> **The problem**
The copy must hold exactly the lines from the one with "Table 2. Test" through the end of the listing below, and nothing else, with no pictures.

> **Records supplied**
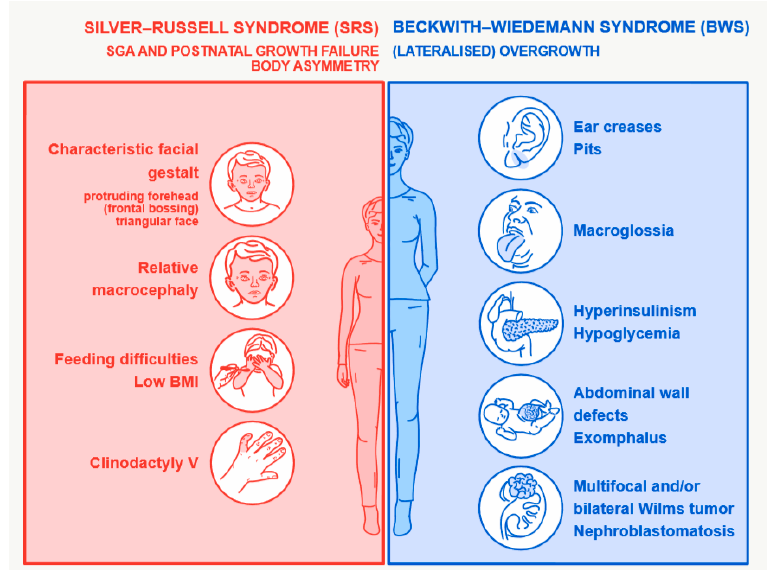
Figure 1. Major clinical features of Silver–Russell syndrome (SRS) and Beckwith–Wiedemann syndrome (BWS).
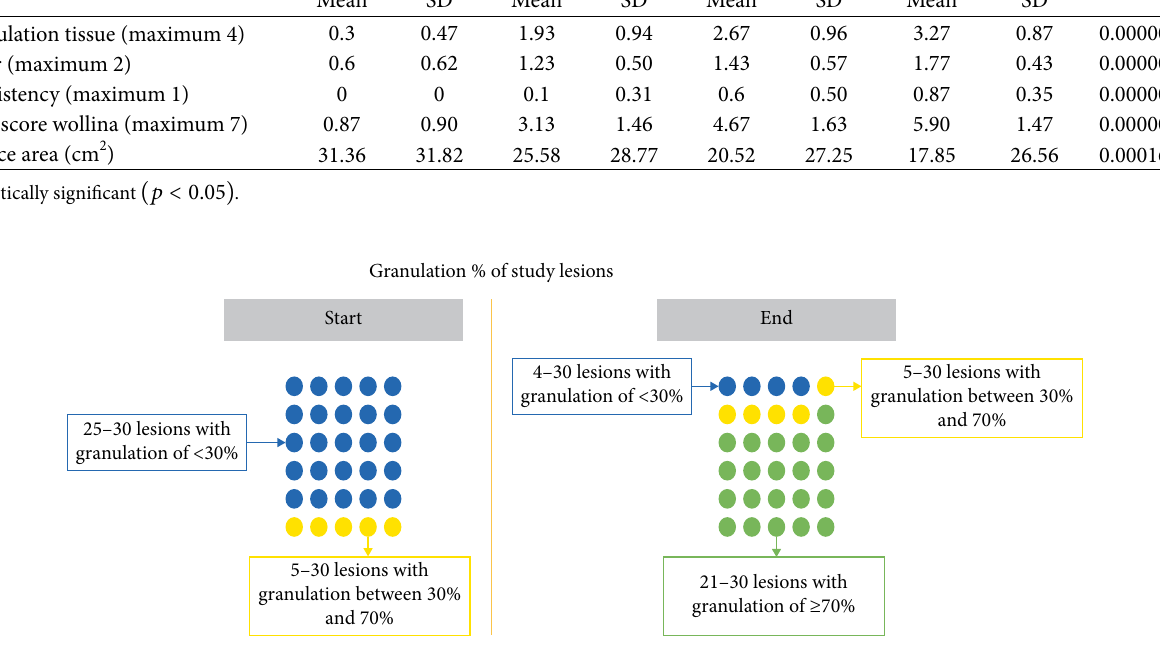
Figure 6: Results obtained with the use of PolyHeal ® Micro: granulation.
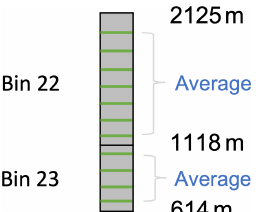
Figure 3. Sketch map of WPR and AUX_MET wind conversion to Aeolus range bins, where green bars represent the heights of WPR or AUX_MET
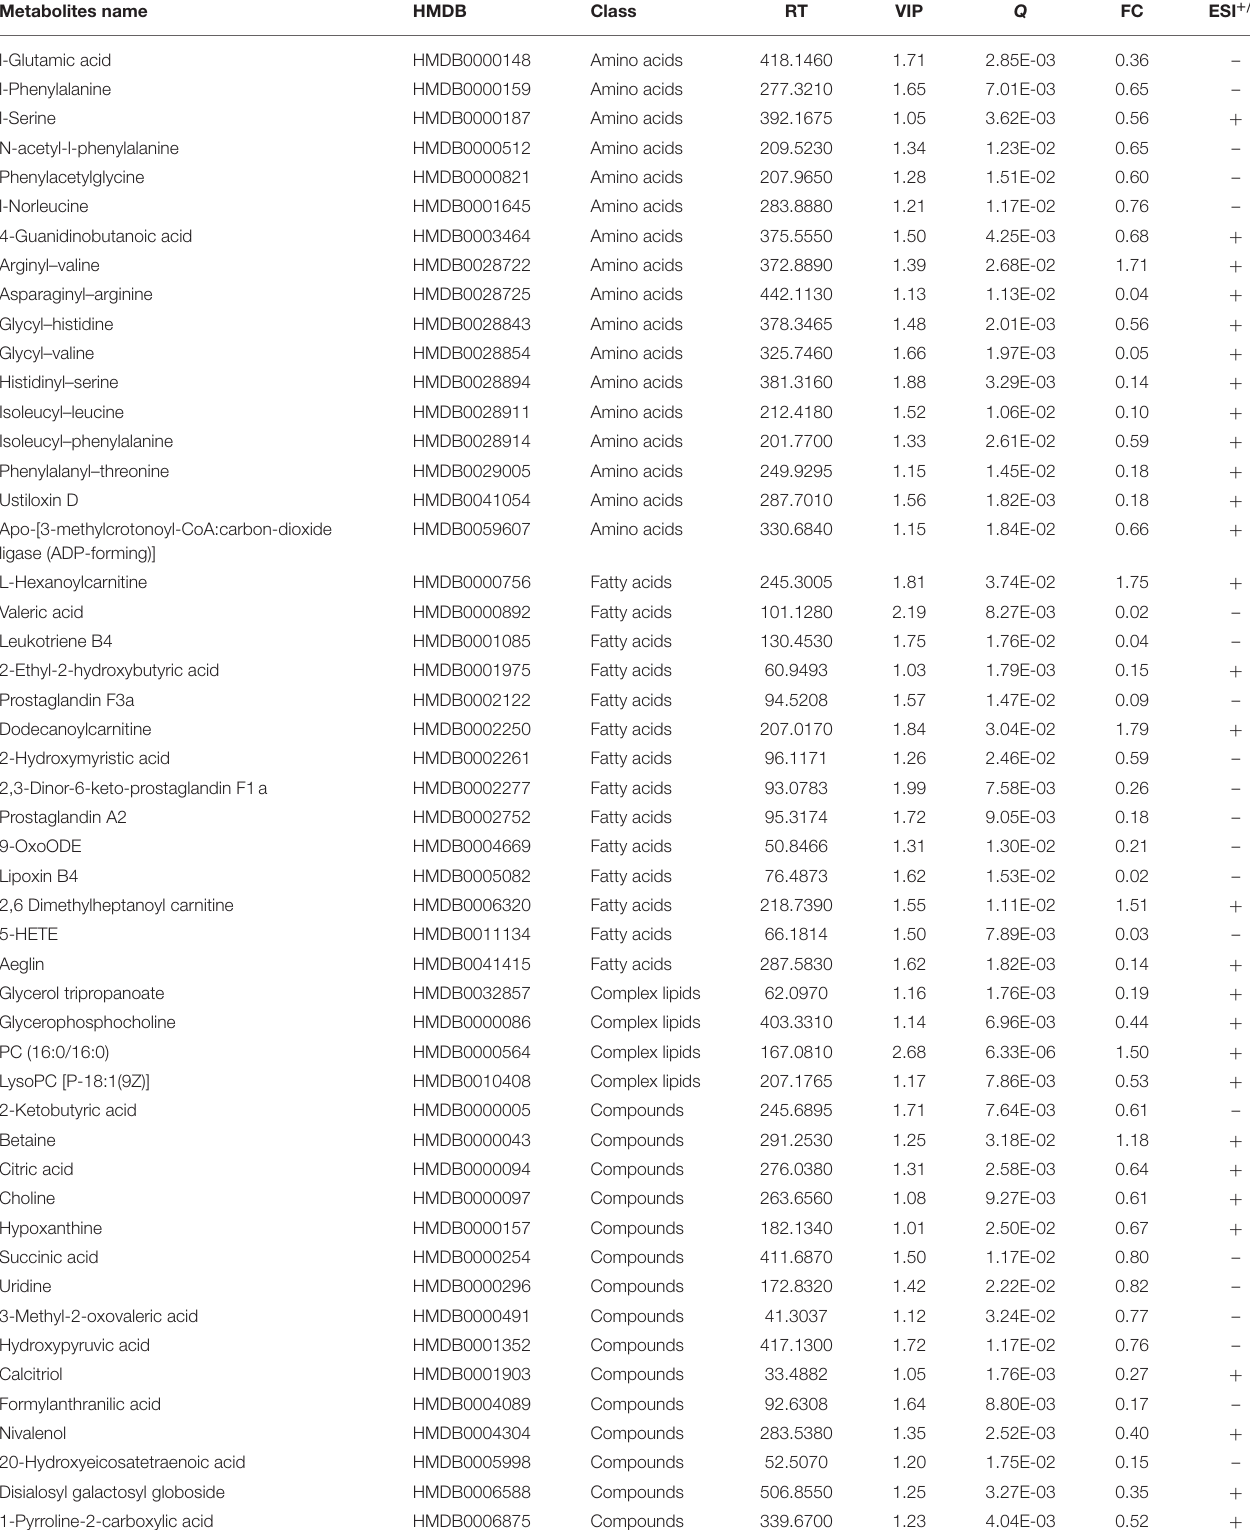
TABLE 2 | Differential metabolites in the serum between the antenatal depression (AD) and antenatal depression (NAD)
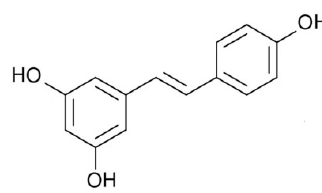
Figure 1. Chemical structure of trans- resveratrol (3,5,4 ′ -trihydroxy- trans -stilbene).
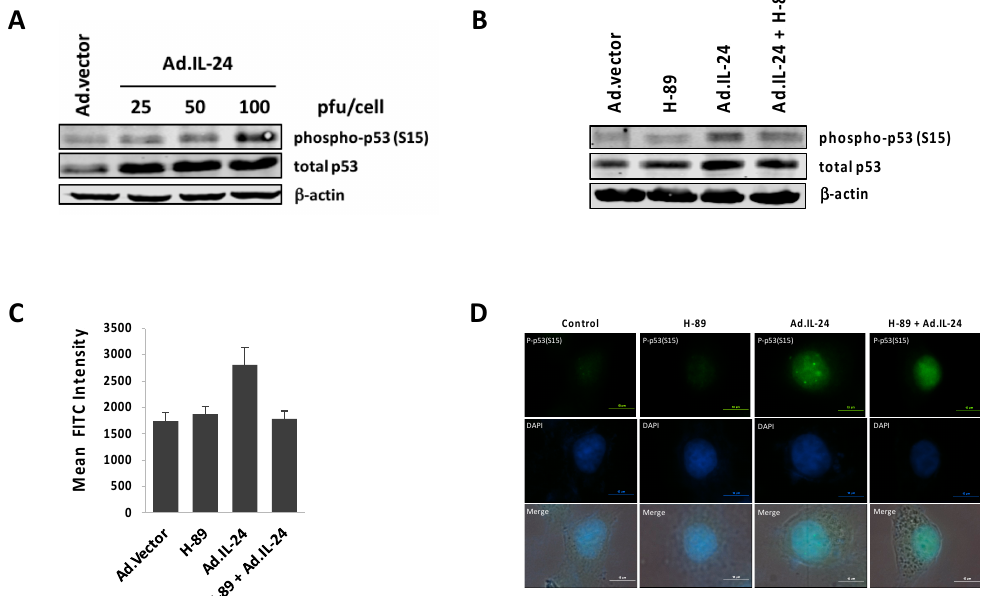
Figure 4. IL-24 induces TP53 expression, and promotes nuclear translocation in a PKA-dependent manner. ( A , B ) MCF-7 cells were treated for 72 h with Ad.IL-24 (25, 50, and 100 pfu per cell), 10 μ M H-89, or Ad.vector (100 pfu per cell). Cells were collected, protein purified, and subjected to Western blot analysis to detect to detect phospho-TP53, total TP53, and β -actin proteins. ( C ) Semi-quantitative measurements of the mean fluorescein isothiocyanate (FITC) intensity were taken using Nikon NIS Elements whereby, the average intensity of five cell nuclei were taken under each experimental condition. Error bars are expressed as the standard deviation of FITC intensity values. ( D ) Cells were fixed and phospho-Ser15 TP53 was detected by immunofluorescence using anti-phospho-TP53 antibodies.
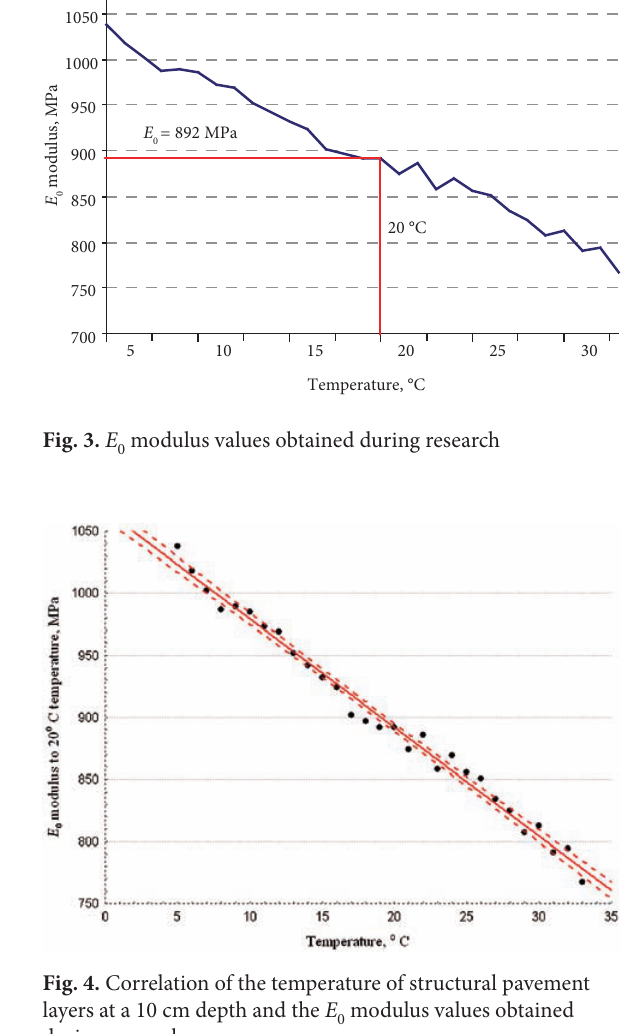
modulus values obtained 0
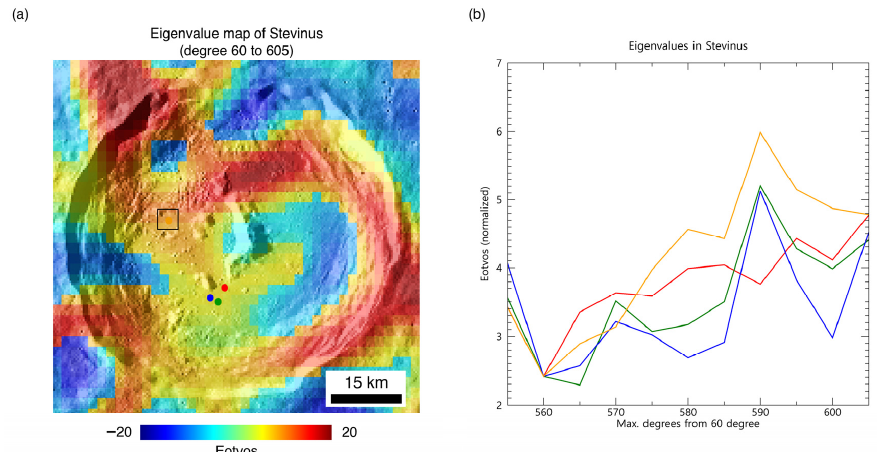
Figure 7. Eigenvalues map and eigenvalue variation of Stevinus pit region. ( a ) All four points indicating a mass deficit are located in the positive feature. The yellow point had low visibility, so a black box was additionally displayed. ( b ) Green and blue have weak oscillation, but an increasing trend appears in all four data points. The plot is normalized at 560 degrees for trend change visibility. Tycho is located on the near side of the Moon and has a diameter of 80 km. Unlike the other three regions (Copernicus, King, and Stevinus), in the crater, all pits are distributed separately except for one region where five clusters are formed. As a result of the analysis, only 1 of the 24 pits showed a positive trend (Figure 8a,b).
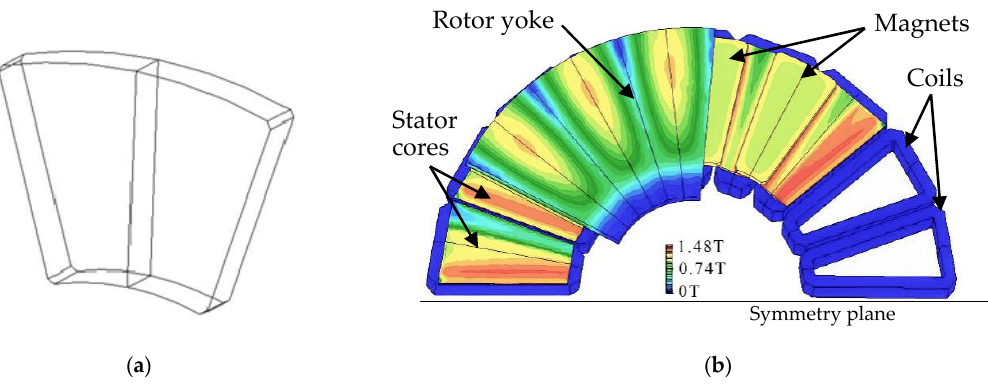
Table 1. Stator parameters.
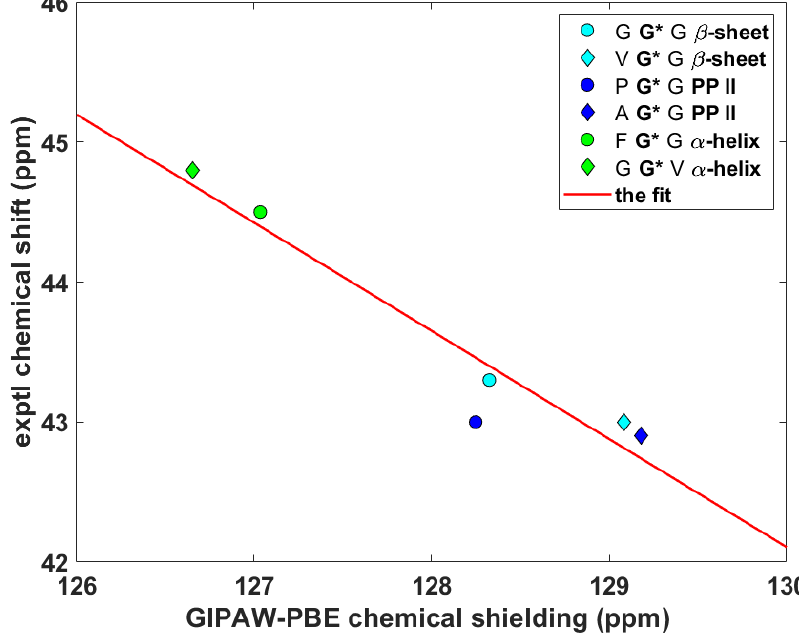
Figure 2. The isotropic 13 C data of C α nuclei of selected glycyls in tripeptides.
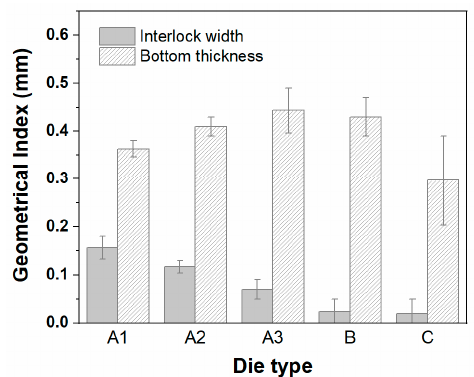
Figure 7. Geometrical indices for SPR joint of vibration-damping steel (top) and Al5052-H32 (bottom) with respect to SPR die with respect to SPR die type.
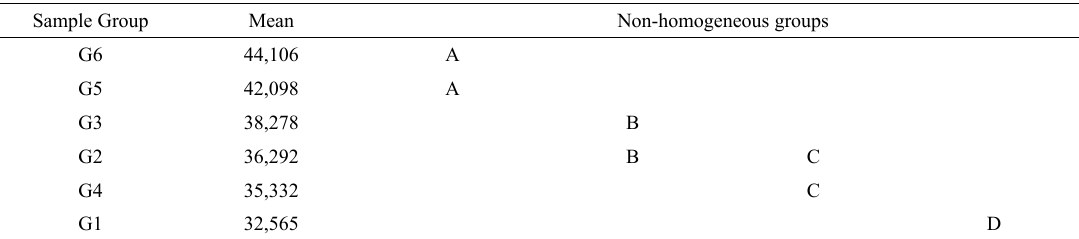
Table 1. Sample x mean x non-homogeneous groups Sample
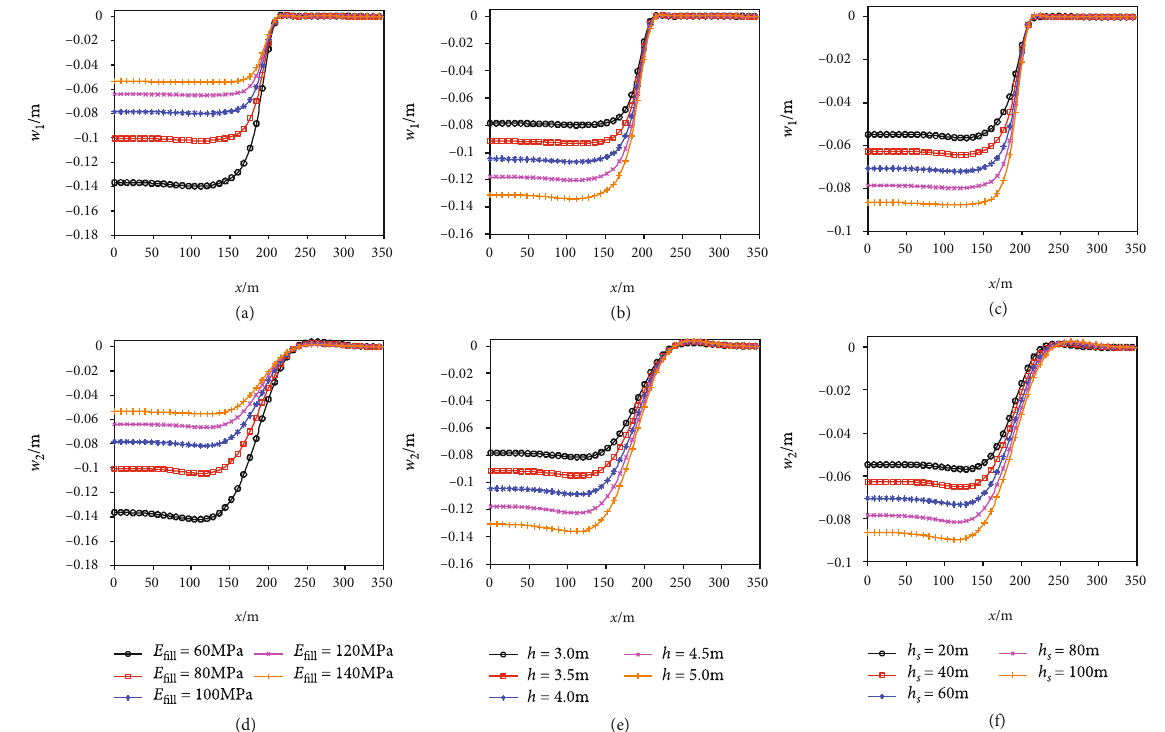
Figure 5: The curves of key strata subsidence with the distance to the middle of the stope under various (a, d) elastic modulus of back fi ll, (b, e) mining height, and (c, f) thickness of soft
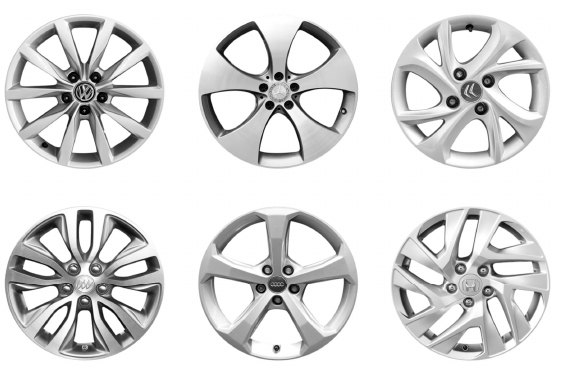
Figure 2. Research sample. A total of 682 wheels from 15 brands was used as the research samples, and all samples were pre-processed to avoid the influence of light and size on the results.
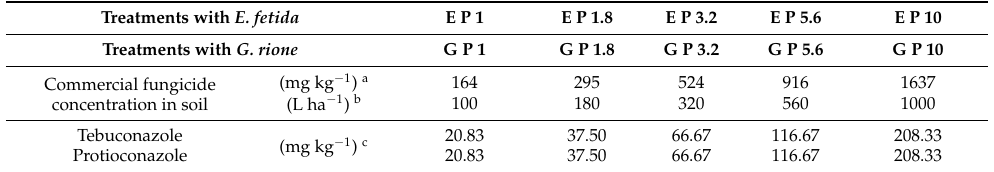
Table 2. Test substance concentration for treatments with PROSARO ® (P) and the earthworm species E. fetida (E) or G. rione (G) in Toxicity test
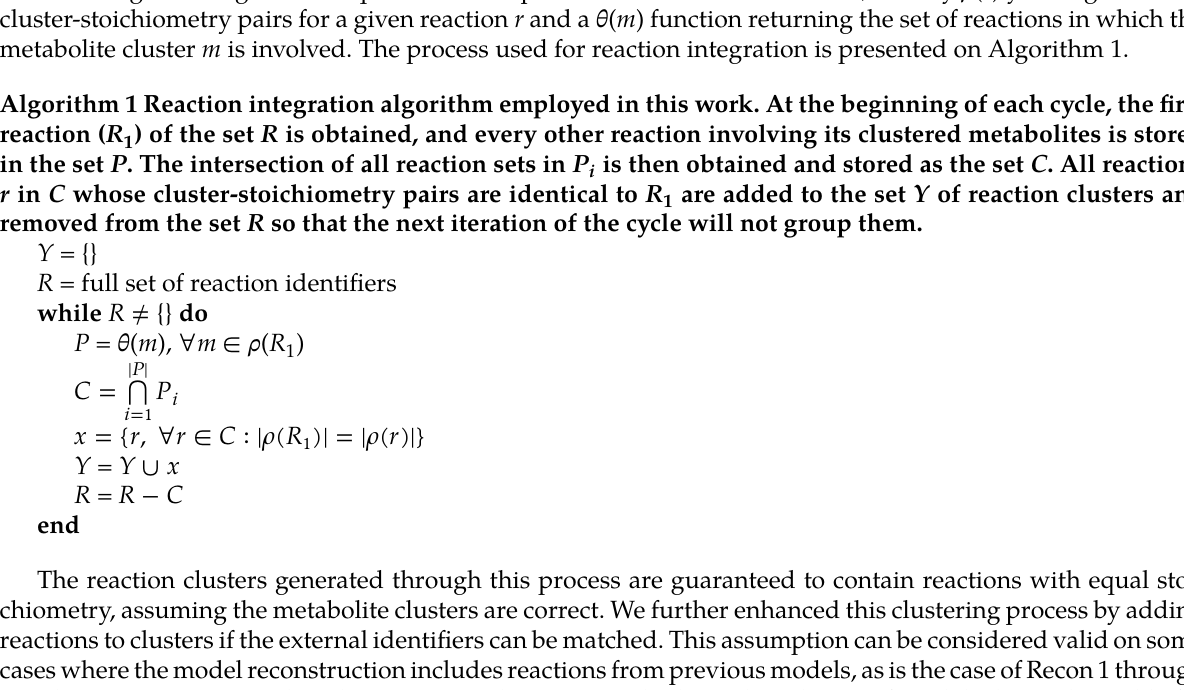
Figure 3: Data representation on the Neo4J database graph: the database is separated in two main levels: database and integration nodes. Database information is loaded into metabolite nodes that contain properties with metabolite infor- mation on the database node level; the integration process connects metabolite nodes representing the same metabolite information into cluster nodes that are present at the integration node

> **Answer to this problem**
Table 2. Test substance concentration for treatments with PROSARO ® (P) and the earthworm species E. fetida (E) or G. rione (G) in Toxicity test
Figure 3: Data representation on the Neo4J database graph: the database is separated in two main levels: database and integration nodes. Database information is loaded into metabolite nodes that contain properties with metabolite infor- mation on the database node level; the integration process connects metabolite nodes representing the same metabolite information into cluster nodes that are present at the integration node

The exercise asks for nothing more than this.